Eventually, Ryden is notified by Happerman and Browning of Jessica's dismissal from the company because of her excessively aggressive nature. She eagerly accepts the job offer, but soon becomes crestfallen due to long hours spent on menial tasks. After unsuccessfully attempting to contact Adam to apologize, she finally, in a grand gesture, drives a borrowed ice cream truck to where he is playing a game of basketball, reminding him of his earlier advice to her that an Eskimo Pie can solve any dilemma. He forgives her, but then confesses that they currently cannot spend time together because he is departing for New York the following day, and he will contact her when he has finally settled in. David, planning to soon return to his family in Brazil, advises her that whom she spends her life with is far more important than what she does with her life. Inspired, she packs her belongings, quits her job, travels to New York, and surprises Adam by confessing her romantic feelings towards him, and they finally begin their long-delayed romantic relationship.

==Cast==
- Alexis Bledel as Ryden Malby
- Zach Gilford as Adam Davies
- Michael Keaton as Walter Malby
- Jane Lynch as Carmella Malby
- Carol Burnett as Maureen Malby
- Bobby Coleman as Hunter Malby
- Rodrigo Santoro as David Santiago
- Catherine Reitman as Jessica Bard
- Craig Robinson as Funeral director
- J. K. Simmons as Roy Davies
- Mary Anne McGarry as Barbara Snaff
- Vanessa Branch as Receptionist
- Fred Armisen as Guacanator pitchman
- Alexandra Holden as Cute funky girl
- Andy Daly as Lloyd Hastings
- Desean Terry as Young Cop
- Angel Oquendo as Police Officer
- Walter Emanuel Jones as Voice Cast
- Demetri Martin (uncredited) as TV commercial producer

==Production==
Amanda Bynes was originally set to star, but dropped out and was replaced by Alexis Bledel.

==Reception==
Post Grad was panned by film critics. On Rotten Tomatoes the film has an approval rating of 9% based on 100 reviews. The site's consensus states: "A lightweight, unambitious comedy, Post Grad features fine actors that can do little with its middling, uninspiring script." On Metacritic it has a score of 35 out of 100, based on 25 reviews, indicating "generally unfavorable reviews". Audiences surveyed by CinemaScore gave the film a grade B on scale of A to F.
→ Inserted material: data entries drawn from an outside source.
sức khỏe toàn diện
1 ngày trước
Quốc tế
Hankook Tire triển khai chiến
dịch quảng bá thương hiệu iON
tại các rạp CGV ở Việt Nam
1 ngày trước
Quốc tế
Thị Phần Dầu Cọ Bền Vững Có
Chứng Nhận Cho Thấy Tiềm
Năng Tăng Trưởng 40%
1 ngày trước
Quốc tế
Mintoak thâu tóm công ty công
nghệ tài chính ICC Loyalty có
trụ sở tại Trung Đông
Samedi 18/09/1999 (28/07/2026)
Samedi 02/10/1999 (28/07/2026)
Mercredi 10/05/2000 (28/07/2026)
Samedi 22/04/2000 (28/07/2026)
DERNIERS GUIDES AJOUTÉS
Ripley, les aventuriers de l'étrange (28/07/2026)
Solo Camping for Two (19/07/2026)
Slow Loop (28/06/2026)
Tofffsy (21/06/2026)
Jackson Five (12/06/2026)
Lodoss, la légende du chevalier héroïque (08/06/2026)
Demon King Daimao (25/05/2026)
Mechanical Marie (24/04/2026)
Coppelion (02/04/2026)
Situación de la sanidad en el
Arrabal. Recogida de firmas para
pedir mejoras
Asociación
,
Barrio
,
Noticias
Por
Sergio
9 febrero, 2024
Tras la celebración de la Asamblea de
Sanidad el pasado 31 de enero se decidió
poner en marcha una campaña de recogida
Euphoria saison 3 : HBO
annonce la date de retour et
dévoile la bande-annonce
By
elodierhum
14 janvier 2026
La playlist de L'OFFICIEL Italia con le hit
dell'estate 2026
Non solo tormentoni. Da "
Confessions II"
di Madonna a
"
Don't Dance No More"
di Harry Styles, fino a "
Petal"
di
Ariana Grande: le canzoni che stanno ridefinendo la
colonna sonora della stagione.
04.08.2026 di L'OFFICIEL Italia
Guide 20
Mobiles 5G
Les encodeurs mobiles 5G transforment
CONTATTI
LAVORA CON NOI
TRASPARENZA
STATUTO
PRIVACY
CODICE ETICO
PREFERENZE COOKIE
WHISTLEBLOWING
Peter Debruge of Variety magazine wrote: "As fiction characters go, Ryden seems as dull as they come, making it hard to muster much sympathy for her plight".

Roger Ebert gave the film three out of four stars, stating, "If you're cynical or jaded, it might not get past you. But here is the first movie in a long time that had me actually admitting I wouldn't mind seeing a sequel."

==Box office==
During opening weekend, the film opened at #11, grossing $2,651,996.

==Home media==
The film was released on DVD and Blu-Ray on November 24, 2009.